Catching up on some long-neglected reading, I just finished an interview with actor Frank Langella in the September issue of Esquire. At one point, writer Scott Raab asks Langella about his role as the vampire in the 1979 movie “Dracula,” saying, “Did you drag that around like a stone?” Langella answers that he didn’t in his head, but he acknowledges that the role probably cost him some other opportunities. That by itself is something we are used to thinking about actors, that one corny role or a movie that flops will hurt the actor’s career. Thinking of Langella’s career now — think particularly of “Frost/Nixon,” “The Box,” last year’s “Robot & Frank” — it seems crazy to think he lost roles in the early ’80s just because he played a vampire in 1979. You wonder how many of those producers or casting directors who passed him over would now, in hindsight, wish they had rethought it.
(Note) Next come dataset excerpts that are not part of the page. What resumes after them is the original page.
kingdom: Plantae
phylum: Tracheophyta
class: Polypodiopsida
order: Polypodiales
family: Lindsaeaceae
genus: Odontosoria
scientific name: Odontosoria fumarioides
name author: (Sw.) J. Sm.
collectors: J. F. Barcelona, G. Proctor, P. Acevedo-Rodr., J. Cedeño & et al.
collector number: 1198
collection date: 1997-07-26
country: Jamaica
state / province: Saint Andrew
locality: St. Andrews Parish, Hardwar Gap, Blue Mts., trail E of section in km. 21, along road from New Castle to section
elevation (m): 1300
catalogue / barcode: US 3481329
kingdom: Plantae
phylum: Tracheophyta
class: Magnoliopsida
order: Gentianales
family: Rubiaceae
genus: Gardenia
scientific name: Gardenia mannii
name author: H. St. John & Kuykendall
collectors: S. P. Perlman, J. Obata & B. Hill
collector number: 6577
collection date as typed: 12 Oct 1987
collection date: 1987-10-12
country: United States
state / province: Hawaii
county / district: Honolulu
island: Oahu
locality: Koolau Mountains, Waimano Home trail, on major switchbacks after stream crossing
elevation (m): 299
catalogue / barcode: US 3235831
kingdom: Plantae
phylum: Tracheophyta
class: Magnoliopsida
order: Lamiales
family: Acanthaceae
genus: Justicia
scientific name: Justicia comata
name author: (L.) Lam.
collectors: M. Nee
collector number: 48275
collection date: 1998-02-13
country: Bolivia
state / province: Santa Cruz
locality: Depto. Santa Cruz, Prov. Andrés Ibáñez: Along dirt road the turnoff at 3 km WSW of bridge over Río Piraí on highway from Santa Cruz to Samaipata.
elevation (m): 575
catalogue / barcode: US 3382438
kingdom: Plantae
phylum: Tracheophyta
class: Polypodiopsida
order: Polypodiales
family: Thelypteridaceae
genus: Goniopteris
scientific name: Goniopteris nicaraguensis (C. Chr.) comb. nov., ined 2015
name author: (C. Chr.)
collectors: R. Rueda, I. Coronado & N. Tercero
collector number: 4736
But then I thought of my own recent experience looking for a job. In the two months after I was laid off, I must have applied for nearly 40 jobs; none seemed like a stretch. I got just four phone interviews, three of which led to in-person interviews. But those four had two significant questions in common. The gist of the first was whether I was concerned that it had been nearly 12 years since I directly supervised reporters. My inner reaction roughly was, “What? Seriously?” The gist of the second was that my corporate job must have paid me significantly better than the job I was interviewing for, so how low could I go? My inner reaction wasn’t much different than it was to the first, because although it was a corporate job, it was still in news — the pay wasn’t as good as they assumed.
These publishers and editors were doing the same thing as those Hollywood producers — looking at the last thing I had done and extrapolating from that the entirety of what I then was capable of and expected. Given the common gravity with which the questions were asked all four times, I don’t think it’s a stretch to believe that a number of people who never even called me had the same questions, presumed the answers and wrote me off. In fact, during my almost 12 years in a corporate news division, I had seen some situations where publishers simply wrote off potential hires without so much as an interview because they assumed, based on where the editors had last worked, that the editors wanted more money than the publishers were willing to pay.
Now that I am back supervising reporters again, I can confidently say what I believed before: If you were ever any good at supervising reporters, then it’s like riding a bike. You just don’t forget how to do it. As for the pay, obviously I was always fully aware, as a longtime reporter and editor, that the industry’s standard pay is awful.
Now, as I am trying to make a new hire I am trying to be sure I am not repeating the mistakes of those who interviewed me.